I followed it by adding a Token return for from's case in Token Token_stream::get() function's definition
Token Token_stream::get()
{
if (full)
{
/.../
}
char ch;
cin >> ch; //note that >> skips whitespace(space, newline, tab, etc)
switch (ch)
{
/.../
default:
if (isalpha(ch))
{
string s;
s += ch;
while (cin.get(ch) && (isalpha(ch) || isdigit(ch) || ch == '_')) s += ch;
cin.putback(ch);
if (s == declkey) return Token(let); //declaration keyword
else if (s == constdeclkey) return Token(constant);
else if (s == from_key) return Token(from);
return Token{ name, s };
}
error("Bad Token");
return 1;
}
}
After that I started writing the input() function which I mentioned seconds ago.
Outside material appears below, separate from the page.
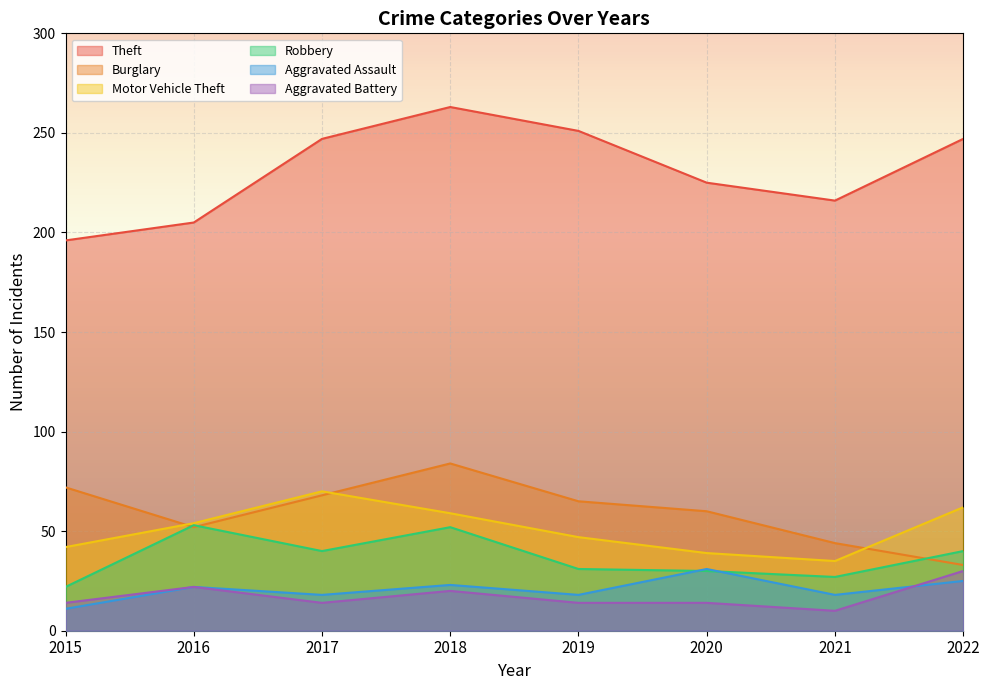

How many categories are shown in the chart?

8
It looks like this for now:
double input()
{
Token t = ts.get();
if (t.kind != name) error("read-file name expected in declaration");
string read_file = t.name;
ifstream ifs{ read_file + ".txt" };
if (!ifs) error("cannot open file " + read_file + ".txt");
while (ifs)
{
try
{
//idk what to do here
}
catch (exception& e)
{
cerr << e.what() << '\n';
clean_up_mess();
}
return 0;
}
}
So what I want to do is pretty simple.
I just want Token Token_stream::get() function to read input from ifs rather than cin, kind of like redirect the istream to ifs while its reading data from the file then switch it back to cin when its done. I'm thinking about calling the statement() function back here to print the evaluation on screen for now and then I might redirect it again to write the output to a file y.txt as it's mentioned in the question.
My issue is that I really don't know how to do this. I tried doing an if-else statement to switch istream from cin to ifs but getting ifs out from input()'s scope to Token Token_stream::get()'s scope is a big hurdle for me.